The South Coast Air Quality Management District ordered the city to install the system in 1986 after finding hazardous levels of methane escaping from the landfill. The city was granted several variances that allowed it to operate without the system for three years.

In the past 14 months, the AQMD has cited the landfill 12 times, including once for excavating without a permit last March. The district made the citation after two workers-collapsed and had to be hospitaliz­ed when they hit a pocket of gas.

Also included in the 12 citations are seven for public nuisance odors and one for an incident in which three children became ill from fumes, Rutherford said.

Rutherford said the 12 citation notices have not been settled with the city.

In September, Zapple won a small claims court case against the city for gases that wafted into his backyard from the landfill. The court ruled that the odors were a public nuisance, but because Zapple could not prove they were a health hazard, he was awarded only $501. Methane is odorless, but its emission is frequently accompanie­d by unpleasant smelling gases.

Bureaucrat­ic obstacles have kept Zapple from collecting his money, he said. Zapple added he is not satisfied with the current gas recovery system and that odors are still prevalent

“It has not gone far enough. The city is responsibl­e for putting the garbage in the ground. They are responsibl­e for the gases,” he said.

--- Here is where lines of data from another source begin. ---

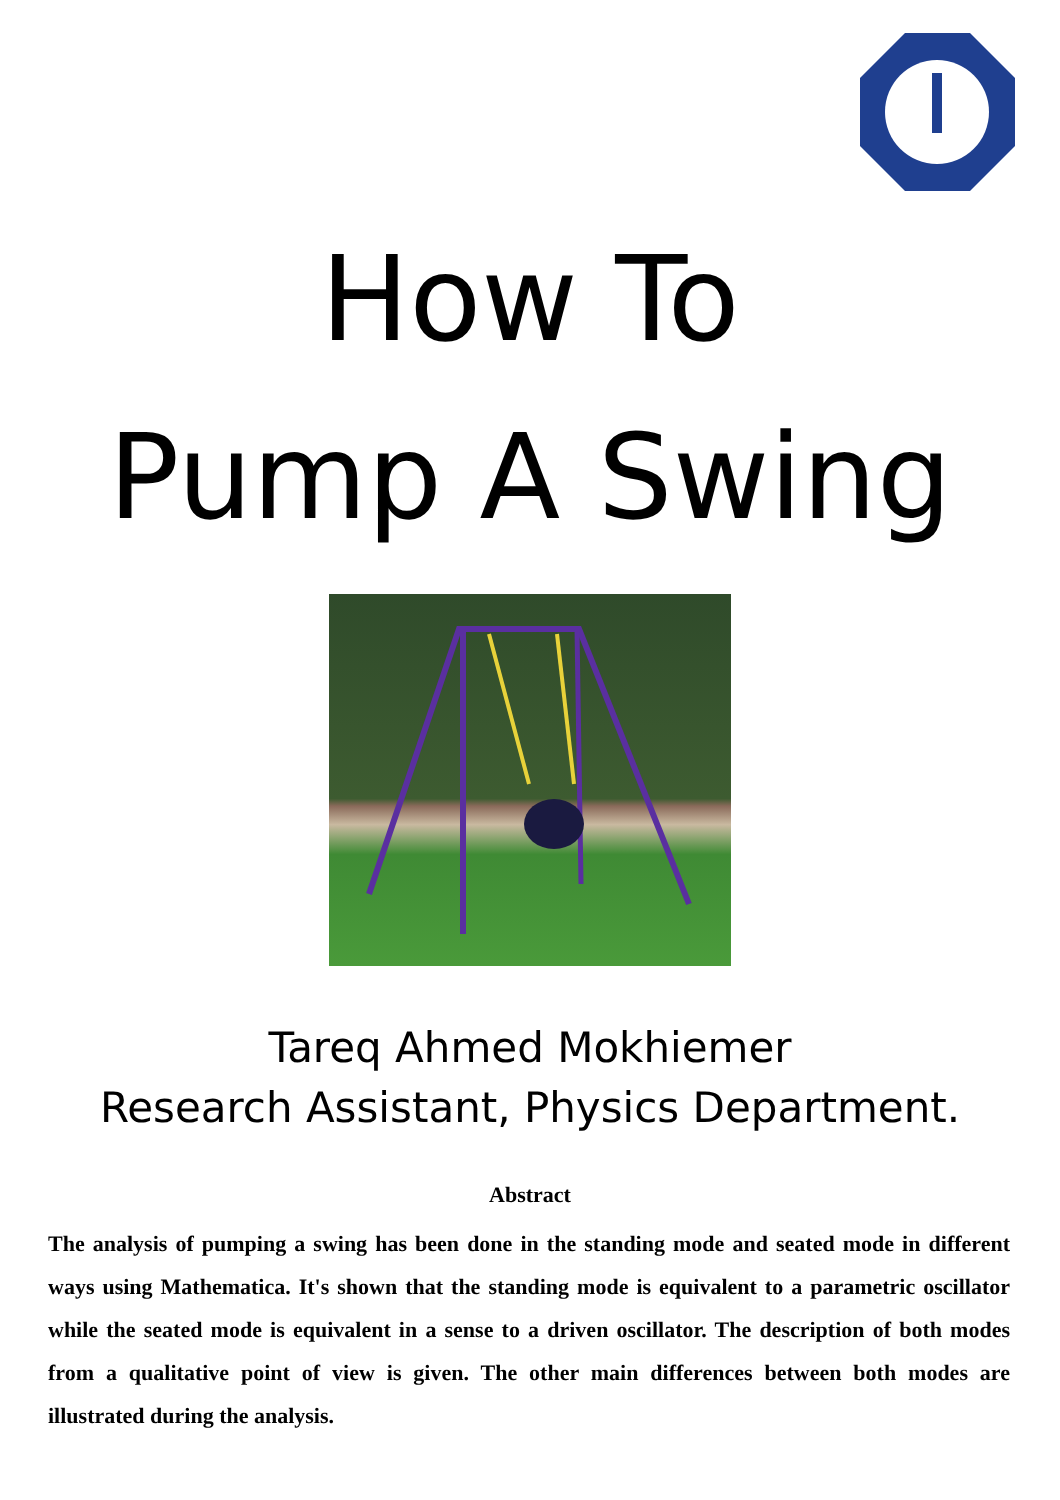How To
Pump A Swing
Tareq Ahmed Mokhiemer
Research Assistant, Physics Department.
Abstract
The analysis of pumping a swing has been done in the standing mode and seated mode in different ways using Mathematica. It's shown that the standing mode is equivalent to a parametric oscillator while the seated mode is equivalent in a sense to a driven oscillator. The description of both modes from a qualitative point of view is given. The other main differences between both modes are illustrated during the analysis.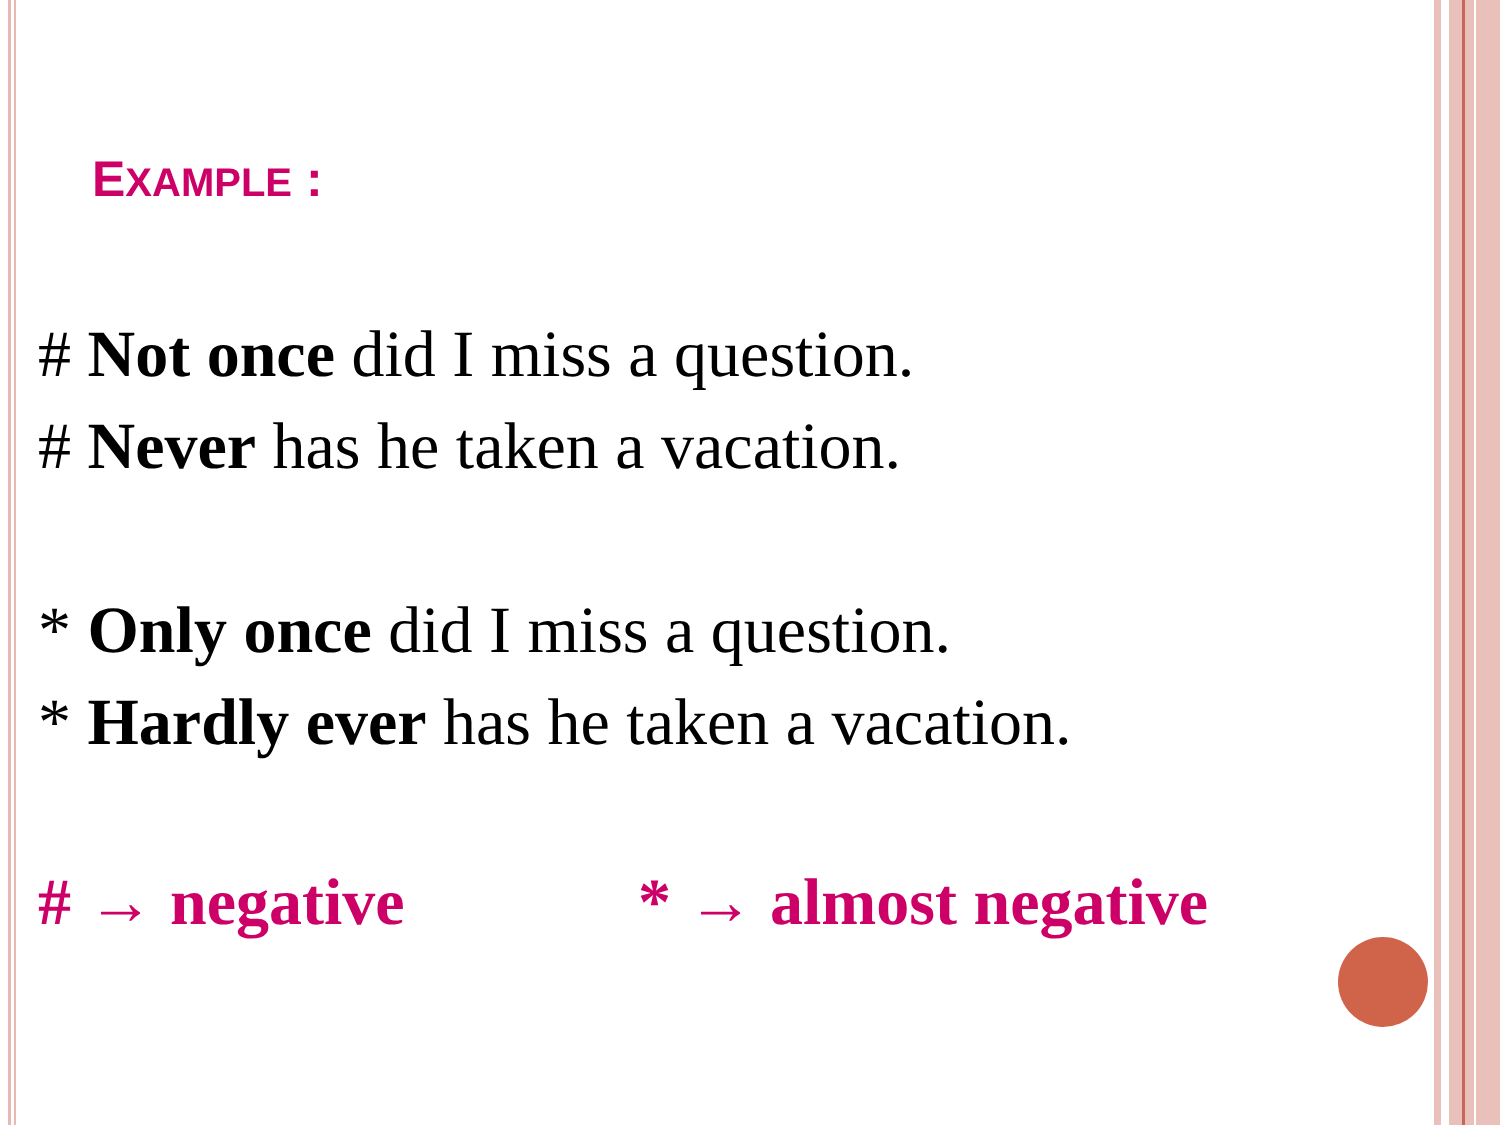EXAMPLE :
# Not once did I miss a question.
# Never has he taken a vacation.
* Only once did I miss a question.
* Hardly ever has he taken a vacation.
# → negative * → almost negative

Ray Morley, who lives about a mile from the dump, said he has vomited several times after smelling odors from the dump while working outside.

“I can’t say it’s exactly from that (dump). But I never had a problem until I moved out here,” he said. Morley, who has not consulted a doctor about the vomiting, said the the most recent bout was on Feb. 7.

But Richard Hanson, who directs the county health department’s solid waste management program, said the gas recovery system has all but eliminated the problem.

“There is little gas that’s escaping from the landfill,” Hanson said. “As far as I know it’s been very effective,” he said.

Mike Miller, assistant director of the Los Angeles Bureau of Sanitation, said there has been no proof of anyone being harmed by fumes from the landfill.